Michael Still is a PhD student in DCS at the ANU, as well as being employed as an engineer at Google in Silicon Valley.

Tuesday, April 01, 2008

Greenhouse gas from paper versus electronic mail

The US Postal Service is studying the environmental impact of mail delivery. But they claim that advertising mail reduces harmful emissions, by informing consumers and so reducing shopping trips.

By my own back of the (recycled) envelope calculations, an airmail letter from from Canberra to Brisbane produces about 136 g of CO2 equivalent and this is one hundred times as much as email.

Here is the calculation:

CO2 from Paper Mail

A sheet of A4 paper weighs about 5 g.

An envelope and stamp will weight about 7 g.

This gives a total of 12 g for a letter.

For a flight of around 2500km, .1260 kg per km of CO2 is produced to transport a passenger.

The standard weight for a passenger is 77 kg.

So that works out to about 1.64 g of CO2 per km per kg of cargo, or 0.14 g per letter per km.

A letter which went 1,000 km (about the distance from Canberra to Brisbane) would produce about 136 g of CO2 equivalent.

CO2 From Email
My estimate is that a 20 kbyte e-mail message (one A4 page equivalent) produces one gram of CO2 per year <>.

So email would be much better, as long as you did not keep the message online too long.

However, if the letter was only being transported a few tens of km within the same city by road, then the CO2 emissions for the paper letter would drop to under one gram. This would then might be more than an email message kept online a long time.

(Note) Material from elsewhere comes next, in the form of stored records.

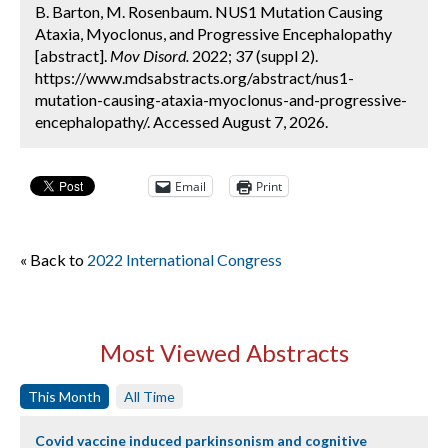
B. Barton, M. Rosenbaum. NUS1 Mutation Causing
Ataxia, Myoclonus, and Progressive Encephalopathy
[abstract].
Mov Disord.
2022; 37 (suppl 2).
https://www.mdsabstracts.org/abstract/nus1-
mutation-causing-ataxia-myoclonus-and-progressive-
encephalopathy/. Accessed August 7, 2026.
Email
Print
« Back to
2022 International Congress
Most Viewed Abstracts
This Month
All Time
Covid vaccine induced parkinsonism and cognitive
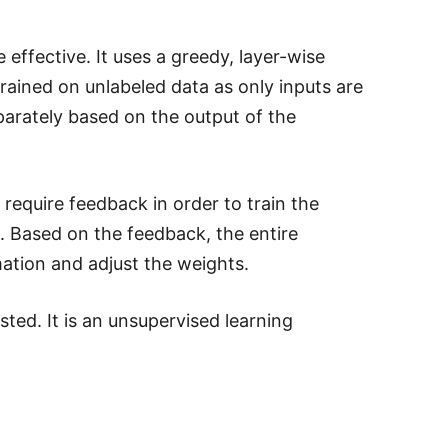
ffective. It uses a greedy, layer-wise
trained on unlabeled data as only inputs are
parately based on the output of the
require feedback in order to train the
. Based on the feedback, the entire
ation and adjust the weights.
ed. It is an unsupervised learning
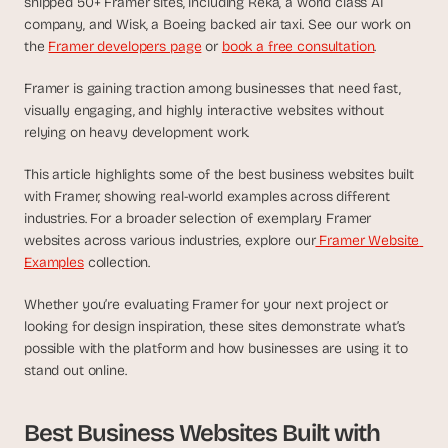
shipped 50+ Framer sites, including Reka, a world class AI 
d
company, and Wisk, a Boeing backed air taxi. See our work on 
e
the 
Framer developers page
 or 
book a free consultation
.
a
s
Framer is gaining traction among businesses that need fast, 
, 
visually engaging, and highly interactive websites without 
i
relying on heavy development work. 
n 
y
This article highlights some of the best business websites built 
with Framer, showing real-world examples across different 
o
industries. For a broader selection of exemplary Framer 
u
websites across various industries, explore our
 Framer Website 
r 
Examples
 collection.
i
n
Whether you’re evaluating Framer for your next project or 
b
looking for design inspiration, these sites demonstrate what’s 
o
possible with the platform and how businesses are using it to 
x
stand out online.
G
e
Best Business Websites Built with 
t 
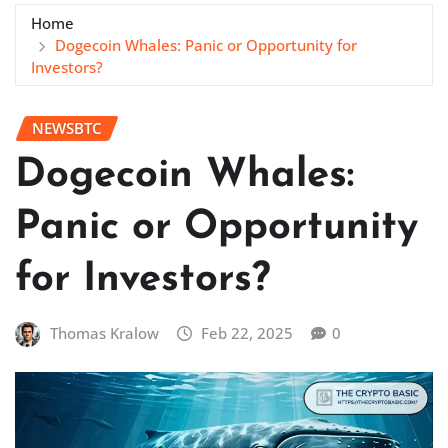
Home
Dogecoin Whales: Panic or Opportunity for
Investors?
NEWSBTC
Dogecoin Whales:
Panic or Opportunity
for Investors?
Thomas Kralow
Feb 22, 2025
0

Combined electronic and paper mail delivery

Obviously it is possible to reduce the impact of long distance paper mail by transporting it most of the way electronically and printing it near its destination. About twenty years ago I helped interface a system at the Department of Education to Australia Posts' system to do this. Setting it up was complex, but it worked reasonably well. This should now be easy to do with standardized Internet based protocols.

Australia Post have a service called eLetter, which seems to be for printing and delivery of mail. Unfortunately Australia Post seems have a very poor quality web site, making it difficult to find out about the service.

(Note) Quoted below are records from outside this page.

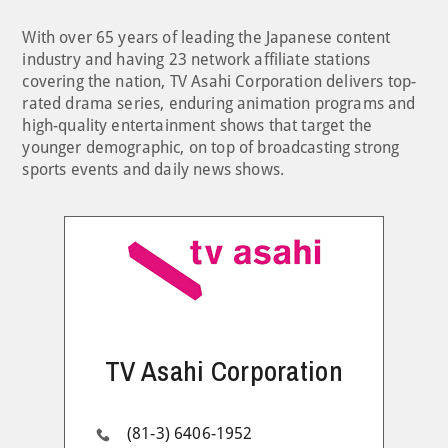
With over 65 years of leading the Japanese content
industry and having 23 network affiliate stations
covering the nation, TV Asahi Corporation delivers top-
rated drama series, enduring animation programs and
high-quality entertainment shows that target the
younger demographic, on top of broadcasting strong
sports events and daily news shows.
TV Asahi Corporation
(81-3) 6406-1952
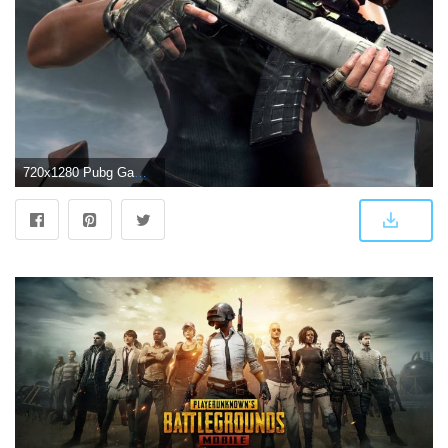
720x1280 Pubg Game Wallpaper by subratmajhi227 - 08 - Free on ZEDGE™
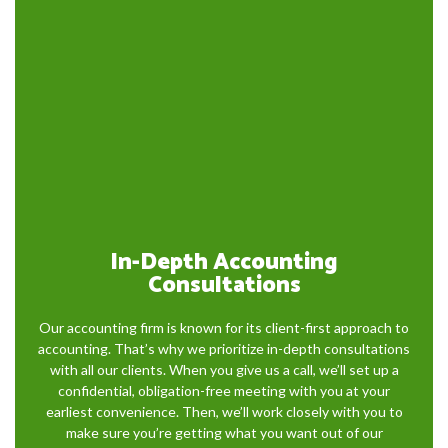
In-Depth Accounting
Consultations
Our accounting firm is known for its client-first approach to
accounting. That’s why we prioritize in-depth consultations
with all our clients. When you give us a call, we’ll set up a
confidential, obligation-free meeting with you at your
earliest convenience. Then, we’ll work closely with you to
make sure you’re getting what you want out of our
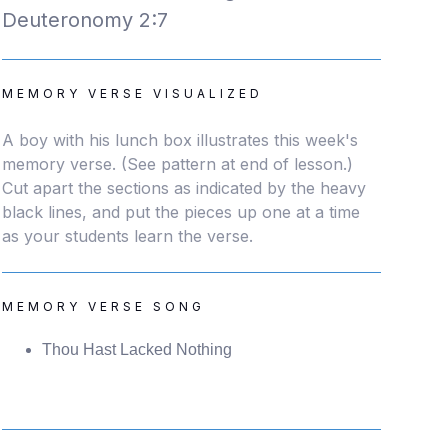
Deuteronomy 2:7
MEMORY VERSE VISUALIZED
A boy with his lunch box illustrates this week's
memory verse. (See pattern at end of lesson.)
Cut apart the sections as indicated by the heavy
black lines, and put the pieces up one at a time
as your students learn the verse.
MEMORY VERSE SONG
Thou Hast Lacked Nothing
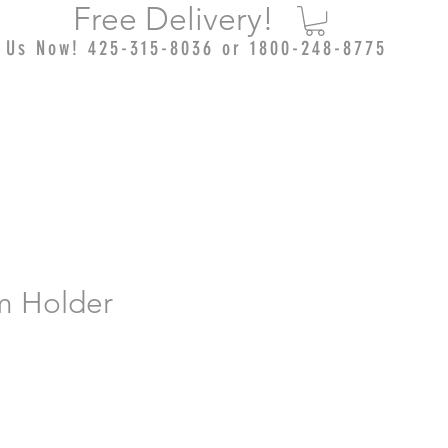
Free Delivery!
l Us Now! 425-315-8036 or 1800-248-8775
lm Holder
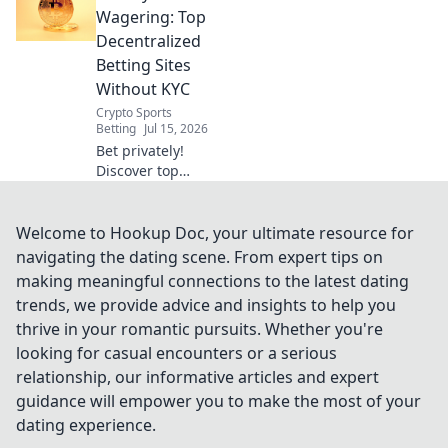
sportsbooks. Learn
Wagering: Top
how to bet
Decentralized
privately and
Betting Sites
securely. Click to
Without KYC
uncover the future
Crypto Sports
of betting!
Betting
Jul 15, 2026
Bet privately!
Discover top
decentralized
betting sites with
no KYC for
Welcome to Hookup Doc, your ultimate resource for
anonymous,
navigating the dating scene. From expert tips on
secure wagering.
making meaningful connections to the latest dating
trends, we provide advice and insights to help you
thrive in your romantic pursuits. Whether you're
looking for casual encounters or a serious
relationship, our informative articles and expert
guidance will empower you to make the most of your
dating experience.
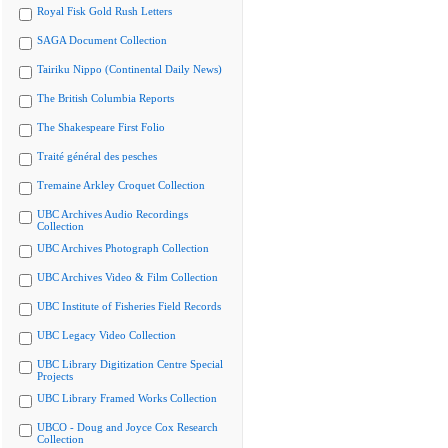
Royal Fisk Gold Rush Letters
SAGA Document Collection
Tairiku Nippo (Continental Daily News)
The British Columbia Reports
The Shakespeare First Folio
Traité général des pesches
Tremaine Arkley Croquet Collection
UBC Archives Audio Recordings
Collection
UBC Archives Photograph Collection
UBC Archives Video & Film Collection
UBC Institute of Fisheries Field Records
UBC Legacy Video Collection
UBC Library Digitization Centre Special
Projects
UBC Library Framed Works Collection
UBCO - Doug and Joyce Cox Research
Collection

Also they seem to be concentrating on helping send more junk mail, with services such as Easy Post.

Large mail users, such as the federal government could send correspondence to the nearest capital city electronically for local delivery. Apart from saving greenhouse gases, this would save money. Setting up a system for the whole of the Australia Government would be no harder than the system I helped build for one agency twenty years ago.